### PASSAGE FOR REVIEW
------------------------------
It’s true. The loud, buzzing sound of your lawnmower, angle grinder or power drill are similar enough to the cicadas’ mating call that it can confuse the bugs, and send them crowding around construction workers or gardeners.

 Check it out: 

It might seem weird, but it makes a lot of sense. The cicada’s call is about as loud as a lawnmower, and sounds a lot like the high-pitched of the motors used in common power-tools. This leaves the poor bugs easily confused.

“Cicadas are attracted to vibrating machinery,” cicada enthusiast YouTuber Cicada Mania explains. “That could be a saw, a power drill, a lawnmower, anything that sort of vibrates mechanically, the cicadas think it’s a cicada, or a chorus of cicadas, so all the other cicadas are attracted to it.”
------------------------------
### PROVIDED DATA
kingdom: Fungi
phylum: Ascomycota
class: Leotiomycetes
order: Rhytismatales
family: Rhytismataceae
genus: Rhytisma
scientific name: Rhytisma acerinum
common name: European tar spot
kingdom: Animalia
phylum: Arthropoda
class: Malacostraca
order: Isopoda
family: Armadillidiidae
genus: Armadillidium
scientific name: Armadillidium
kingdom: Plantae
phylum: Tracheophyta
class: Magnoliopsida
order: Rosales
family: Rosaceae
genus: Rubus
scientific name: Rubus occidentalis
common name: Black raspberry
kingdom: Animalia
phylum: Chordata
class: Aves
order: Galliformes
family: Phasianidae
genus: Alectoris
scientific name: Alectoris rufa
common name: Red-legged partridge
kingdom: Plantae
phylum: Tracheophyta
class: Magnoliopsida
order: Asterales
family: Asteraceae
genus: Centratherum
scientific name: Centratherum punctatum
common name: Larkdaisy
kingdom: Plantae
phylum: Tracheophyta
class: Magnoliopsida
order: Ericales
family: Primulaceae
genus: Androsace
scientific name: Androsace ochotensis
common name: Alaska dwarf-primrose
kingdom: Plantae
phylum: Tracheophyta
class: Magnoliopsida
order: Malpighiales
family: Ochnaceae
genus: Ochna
------------------------------
### EXERCISE TASKS
- 1) According to the passage on cicadas and power tools, how loud is the cicada's call?
- 2) Extend the passage on cicadas and power tools, picking up right after its final sentence.
The items are unrelated to the passage on cicadas and power tools.

### RESULTS BY TASK
- 1) It is about as loud as a lawnmower.

- 2)
If you’d rather not be swarmed with bugs getting busy while you’re trying to do yard work, you have a couple of options. Cicada Mania recommends planning your yard work around the brood’s schedule — rising early to use tools and noisy equipment in the dawn hours, when it’s colder and the bugs are less active. Cicadas also tend to spend their evenings up in the trees, making nighttime work a viable option as well. 

Of course, you could also just throw caution (and your dignity) to the wind and don a wearable, bug-proof WalkingPod Mesh, so long as you don’t mind looking like a walking laundry hamper.